The evening was kicked off by Kahan, whose invasive debating style saw him thundering into the audience to deliver his messages, a style which certainly drew attention if not support. The greatest focus of his message seemed to be in addressing the motivations of climate sceptics. Kahan claimed that the climate change consensus delivered by the scientific community is polarising opinion; those who are sceptics are not misinformed, their scepticism is fuelled by how they identify themselves. To put simply, the side of the climate change war they fight is supported more by culture than learning.
If this is the case, then increasing the budget powering the scientific consensus won’t help. Indeed, as Kahan expressed, the expensive climate change communication campaign in the U.S. hasn’t made any difference to the opinions of the public. His message? Stop trying to change who we are and do something proactive with the budget instead.
Next Lewandowsky stepped up to the floor. His argument is pro-consensus, defining the consensus as a few simple facts; that climate change is happening, is caused by humans and is problematic.  His theory is that people respond to education and change their opinions based on the information available to them. This, he claims, is based on testing trials performed in Australia where participants found themselves more concerned about climate change after being exposed to the general consensus. In Lewandowsky’s words “consensus is the gateway to belief’.

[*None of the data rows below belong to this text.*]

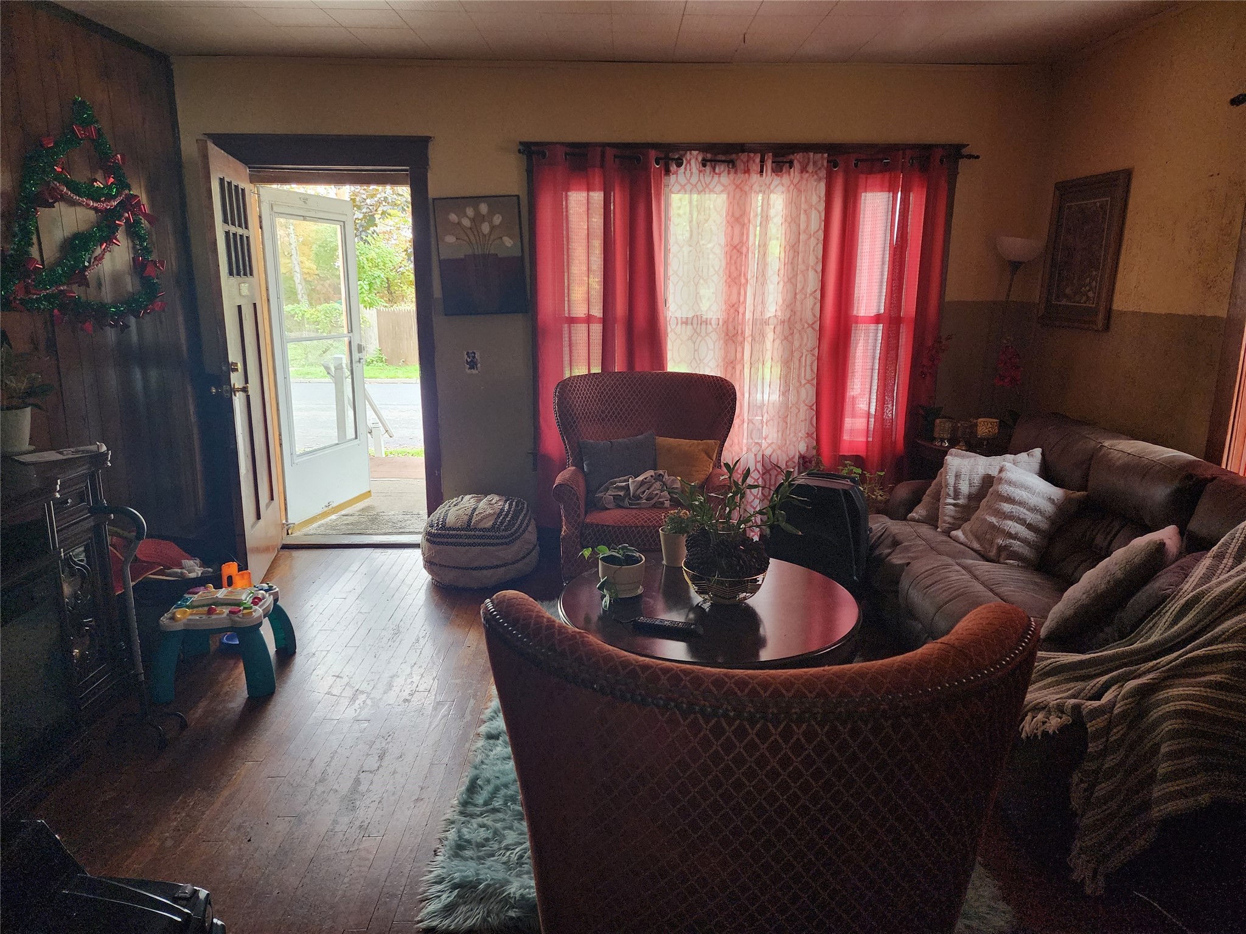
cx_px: 623
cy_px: 467
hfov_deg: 73.9
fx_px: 828
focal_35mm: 23
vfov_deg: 58.9
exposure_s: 1/120
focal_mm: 6.4
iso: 640
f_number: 1.8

Underpinning his argument is the relationship between the layman and the expert. Lewandosky claims that in times of uncertainty, people defer to the expert; “If 97% of engineers delivered a consensus that the bridge was unsafe to cross, would you cross the bridge?”. 97% of climate scientists believe global warming is an issue, so we submit to the opinion of the expert. The idea works in theory but, according to Kahan we aren’t submitting to the expert, in fact, public opinion is unchanged.
So where does the answer lie? Despite lengthy discussions on the climate consensus, no communication consensus was reached. After the discussion was opened up to the audience, the complexities of the task at hand became apparent: while the ‘yes’ versus ‘no’ controversy is clearly polarised, audience members suggested there are degrees of ‘yes’. Is climate change part man made and part natural? Should we be spending more money on adaption rather than mitigation as Kahan suggested? To what extent is politics contributing to the miscommunication; how can we disentangle the issue of left-wing environmentalism as an opponent of capitalism? The list goes on.
My opinion of the outcome was that the path forwards was a hybrid of the opinions present. Yes, we shouldn’t focus on ‘converting’ the minority of sceptics. The consensus should focus on revaluating the options and behaviour of the supporters. How can we make reducing climate change an economic option for free market capitalism, rather than just trying to close it down. Maybe, as Kahan suggests, instead of aggressive PR campaigns that polarise opinion, we should be working on strengthening the knowledge of the ‘believers’. Indeed making the outcome of the consensus more attractive to those who are in support of climate change, to me, seems like a more progressive step forward.